Selbt die erneuerten Kaufempfehlungen gleich mehrerer Banken sorgen heute nicht für eine Gegenbewegung bei dem DAX-Wert. JPMorgan, Barclays und Bernstein haben zwar ihre Kursziele auf 80 bis 107 Euro zurückgeschraubt, raten aber unverändert zum Kauf der Aktien des Essenslieferanten. Goldman Sachs sieht statt bisher 150 Euro nun 130 Euro als Ziel.
Die Erfolgsgeschichte des Unternehmens sei mittlerweile "vor Herausforderungen" gestellt, schreibt etwa Andrew Ross von der Investmentbank Barclays. Delivery Hero agiere in einem Umfeld, in welchem "der Markt stark wachsende, aber verlustreiche Anlagen nicht mehr liebt". Nun komme es vor allem darauf an, dass das Unternehmen im Verlauf des zweiten Halbjahres die Profitabilität hochfahren kann.

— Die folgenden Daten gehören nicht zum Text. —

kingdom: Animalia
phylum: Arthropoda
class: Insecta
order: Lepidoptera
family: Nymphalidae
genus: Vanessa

Die Analysten der LBBW haben die Lieferdienst-Aktie gestern sogar hoch gestuft – von 'Halten' auf 'Kaufen'. Das Kursziel wurde von 85 Euro auf 64 Euro gesenkt. Lediglich die Bank of America und Bryan Garnier haben ihre Votings für Delivery Hero von 'Buy' auf 'Hold' gesenkt.
(Ergänzung) Die DZ Bank hat den fairen Wert für Delivery Hero deutlich von 94 auf 50 Euro gekappt und die Einstufung auf 'Halten' belassen. Die Expansionspläne des Essenslieferdienstes und die damit verbundenen Ausgaben zwängen die Anleger dazu, ihre Schätzungen kräftig nach unten anzupassen", schrieb Analyst Manuel Mühl in einer aktuellen Studie. Das aktuelle Börsenumfeld gebe keinen Spielraum für Fehler. Das Unternehmen müsse nun unbedingt einen klaren Pfad zur Profitabilität aufzeigen und das Vertrauen am Markt zurückgewinnen.
Gabor Steingart, Chef von ThePioneer, schreibt in seinem Morning Briefing angesichts des Herdentriebs unter den Delivery-Hero-Analysten von einer Blamage. Schon vor dem Höhepunkt hatten insgesamt 13 Analysehäuser zum Kauf geraten, drei zum Halten – aber niemand zum Verkaufen. Diese Gleichförmigkeit sei nicht beruhigend, sondern verdächtig. Delivery Hero habe seit seinem DAX-Aufstieg keine Erfolge geliefert. Angesichts des immensen Werts, der gerade vernichtet wird, schreibt er von "Delivery Zero".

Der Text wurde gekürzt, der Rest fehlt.